Les termes "guerriers" et "jungle" doivent être parmi les deux occurrences qui ressortent le plus régulièrement quand on fait une thèse sur les films de guerre. C'en est même à se demander si, de temps en temps, la guerre a jamais lieu ailleurs que dans des sous-bois humides. Et quand le danger tapi dans les buissons n'est pas un perfide viét (excusez le pléonasme), c'est un gros barbu sale qui fume des cigares en hurlant à la evolución. Les Guerriers de la Jungle se propose de mettre en valeur cette seconde catégorie de joyeux gaillards dans sa sous-dimension de la milice privée, toute aussi intéressée par les profits du trafic de came que par l'enlèvement d'otages, particulièrement quand ces otages sont de jeunes mannequins en petite tenue.
C'est ainsi qu'en plein cadre bucolique péruvien, quatre jeune "top-models" partent effectuer des séances photo nature, accompagnées de leur manager, leur maquilleuse, leur coiffeuse, leur producteur, tout ce petit monde étant guidé à travers les verts feuillages par un Indiana Jones local. Mais soudain, c'est le drame, leur avion touristique est abattu, et l'Enfer Vert leur accueille à bras ouverts.

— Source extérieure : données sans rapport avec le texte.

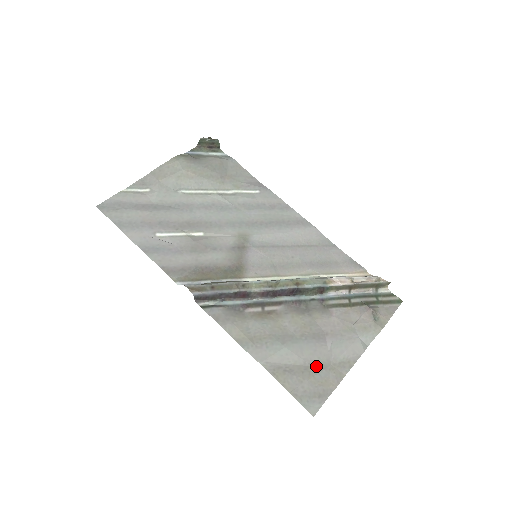
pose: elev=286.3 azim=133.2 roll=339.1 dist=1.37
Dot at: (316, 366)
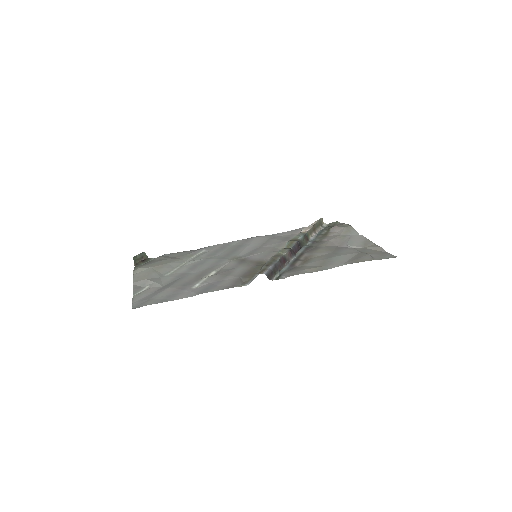
Dot at: (361, 251)
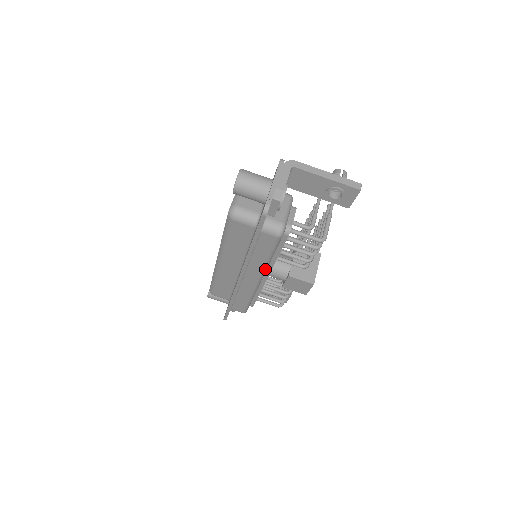
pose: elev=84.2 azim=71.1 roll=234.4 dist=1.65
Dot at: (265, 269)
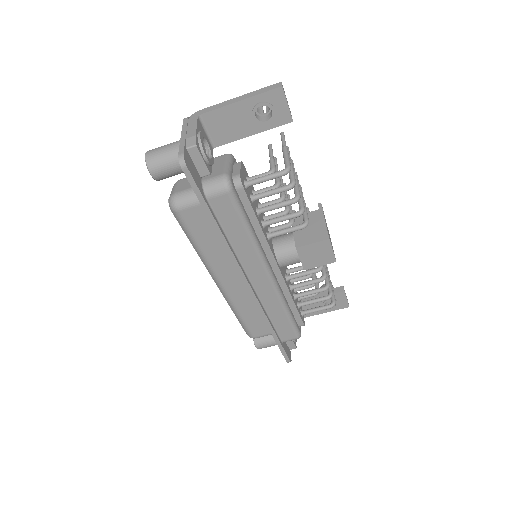
Dot at: (260, 252)
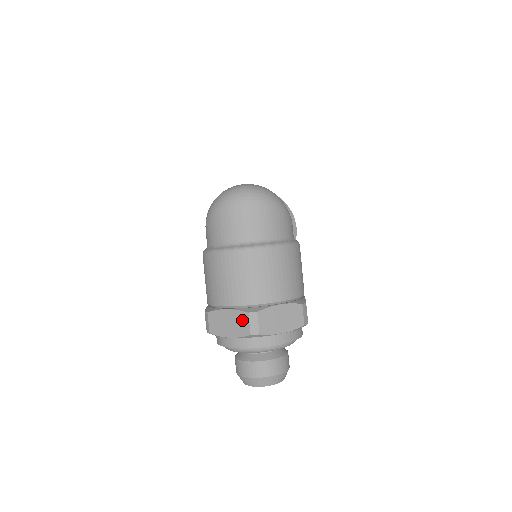
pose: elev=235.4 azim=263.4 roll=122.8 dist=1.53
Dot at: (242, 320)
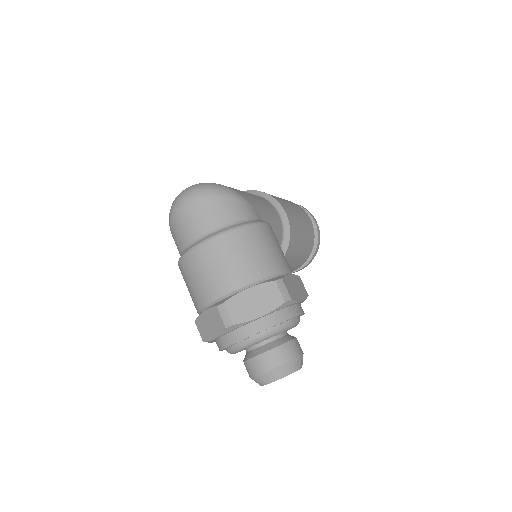
Dot at: (216, 316)
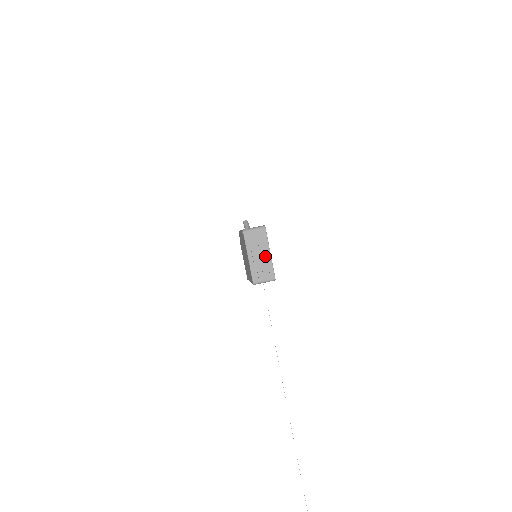
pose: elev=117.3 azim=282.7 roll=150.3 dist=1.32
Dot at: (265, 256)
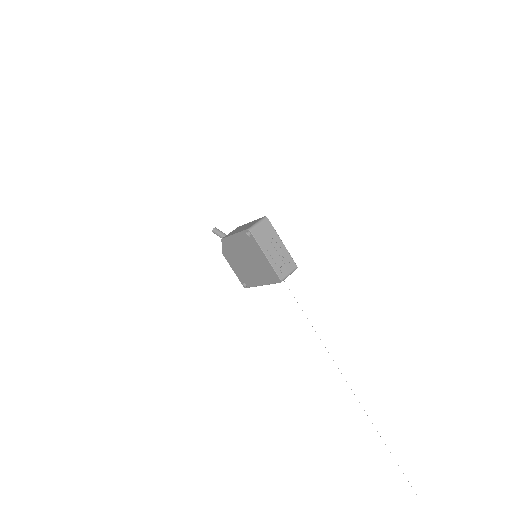
Dot at: (280, 248)
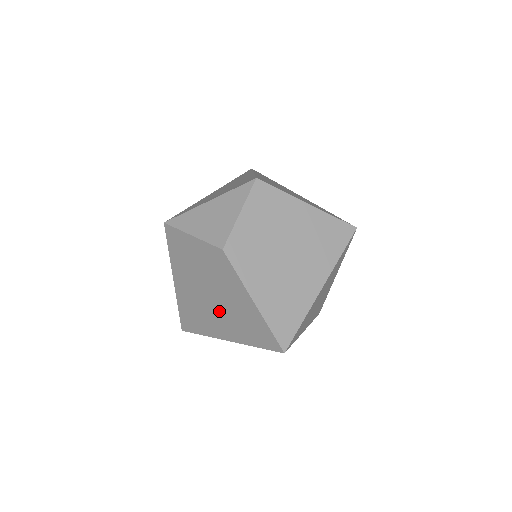
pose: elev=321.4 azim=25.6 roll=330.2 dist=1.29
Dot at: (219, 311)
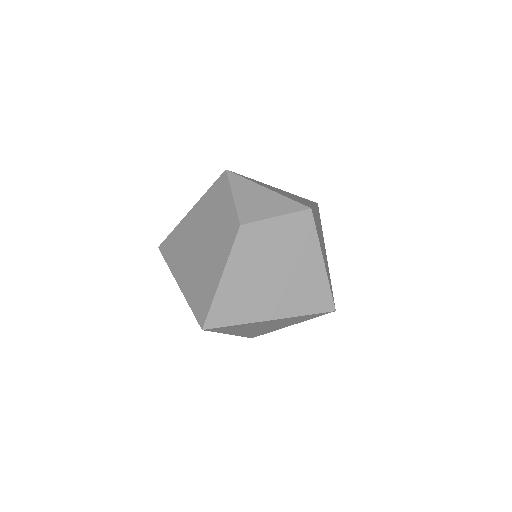
Dot at: (194, 260)
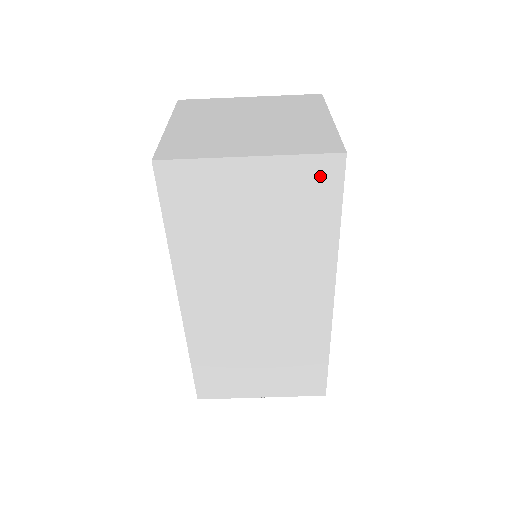
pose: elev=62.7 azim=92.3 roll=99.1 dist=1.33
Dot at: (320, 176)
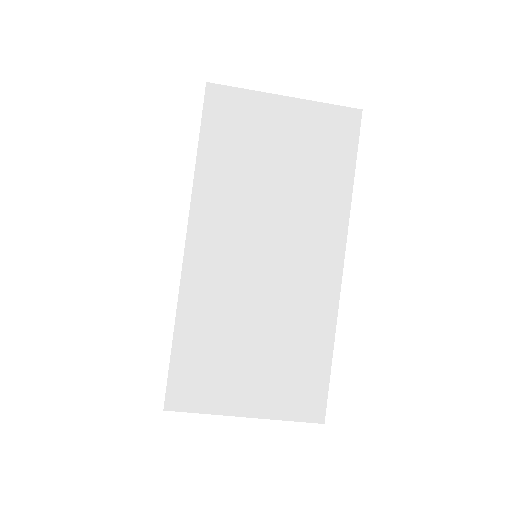
Dot at: (340, 126)
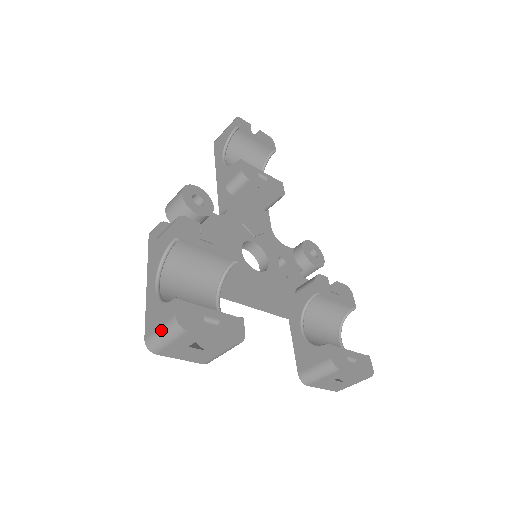
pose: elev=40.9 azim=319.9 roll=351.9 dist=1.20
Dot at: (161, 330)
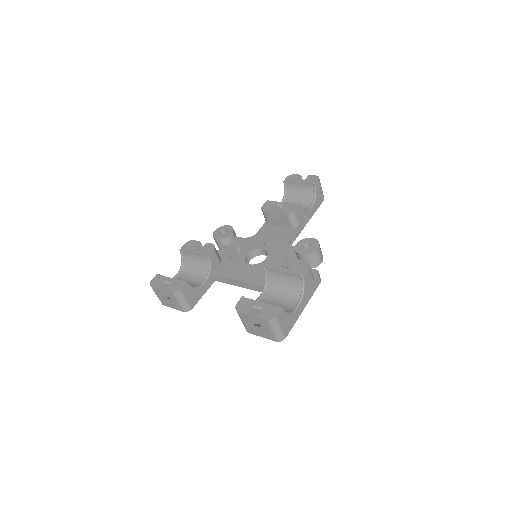
Dot at: occluded
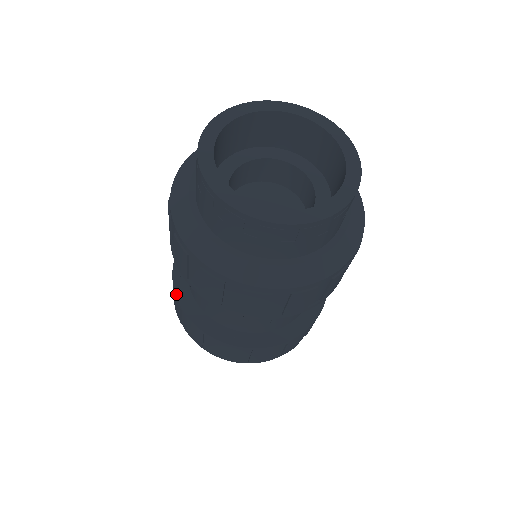
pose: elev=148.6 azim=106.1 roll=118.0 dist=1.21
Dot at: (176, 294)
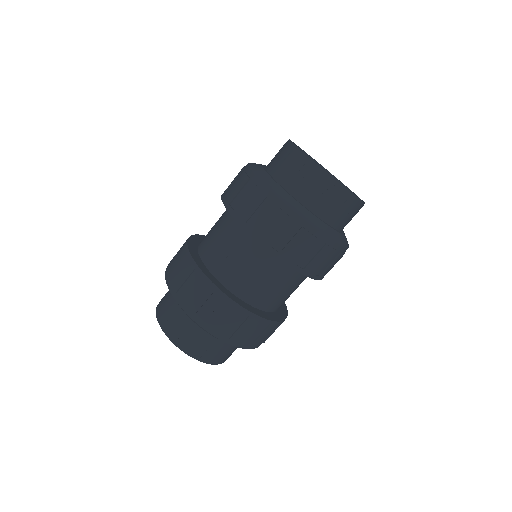
Dot at: (210, 279)
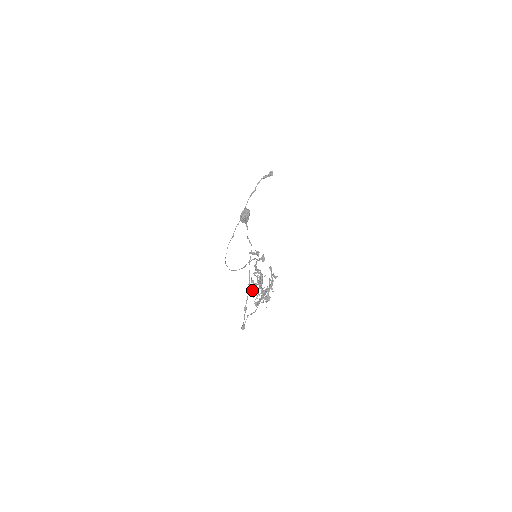
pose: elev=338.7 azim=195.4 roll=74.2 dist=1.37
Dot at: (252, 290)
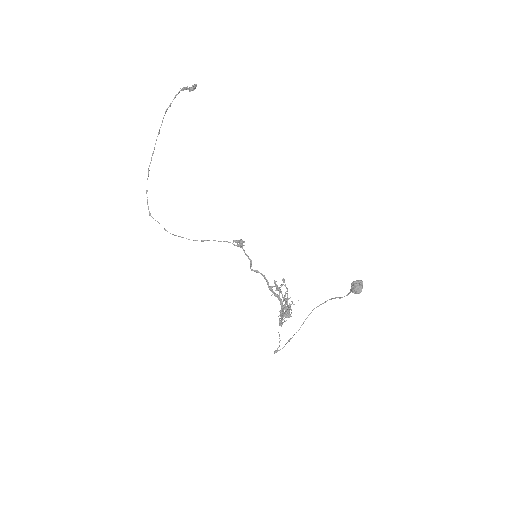
Dot at: (286, 316)
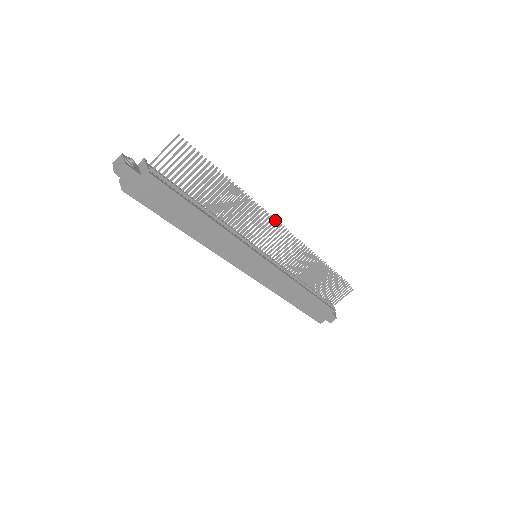
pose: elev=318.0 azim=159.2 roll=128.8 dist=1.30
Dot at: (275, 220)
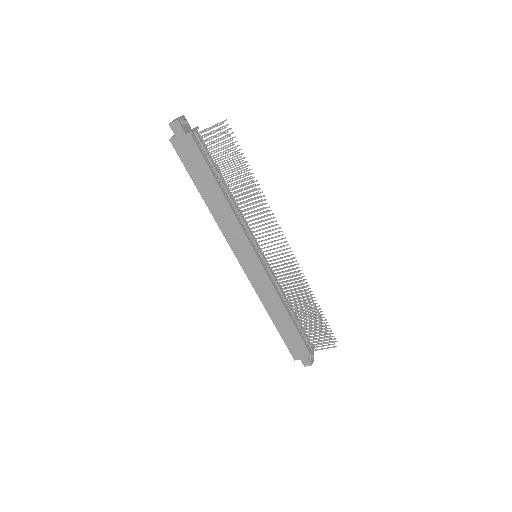
Dot at: (283, 234)
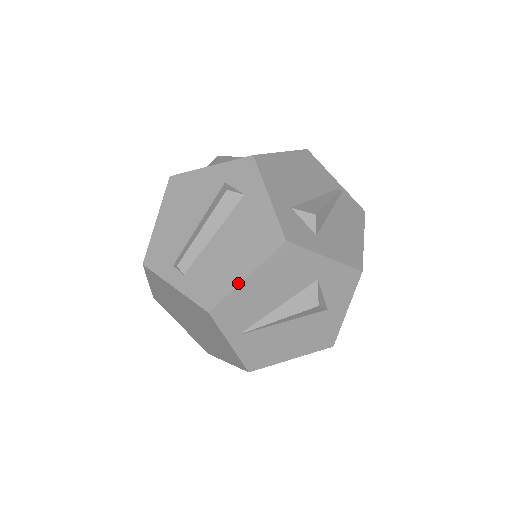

Je pourrais faire durer le suspens sur les bien mauvaises surprises qui les y attendent, mais je me suis grillé tout seul dans mon intro. Alors autant tout vous balancer d'emblée. L'adversité est ici représentée par une bande de narco-trafiquants crasseux jaloux de leur parcelle de jungle qui ne supportent pas qu'on vienne fouiner dans leur activité professionnelle. A leur tête, le paranoïaque amorphe Cesar Santiago (tout un programme), leader gourou secondé par sa sœur et amante, Angel. Et oui, un tel non-respect des tabous les plus fondamentaux de nos sociétés ne peut qu'être le signe d'une méchanceté maléfique congénitale (ou bien d'un lien familial avec un certain Robert -Bo Donnelly- Ginty).
La troupe quasi au complet (les spécialistes y reconnaitront Didi Belair alias Eva dans certains Sidaris alias la nana aux gros nichons dans la séquence du motel de "Commando").
Une coupe de cheveux digne d'un groupe de hard-FM.
Les Guerriers de la Jungle, c'est avant tout un casting 4 étoiles.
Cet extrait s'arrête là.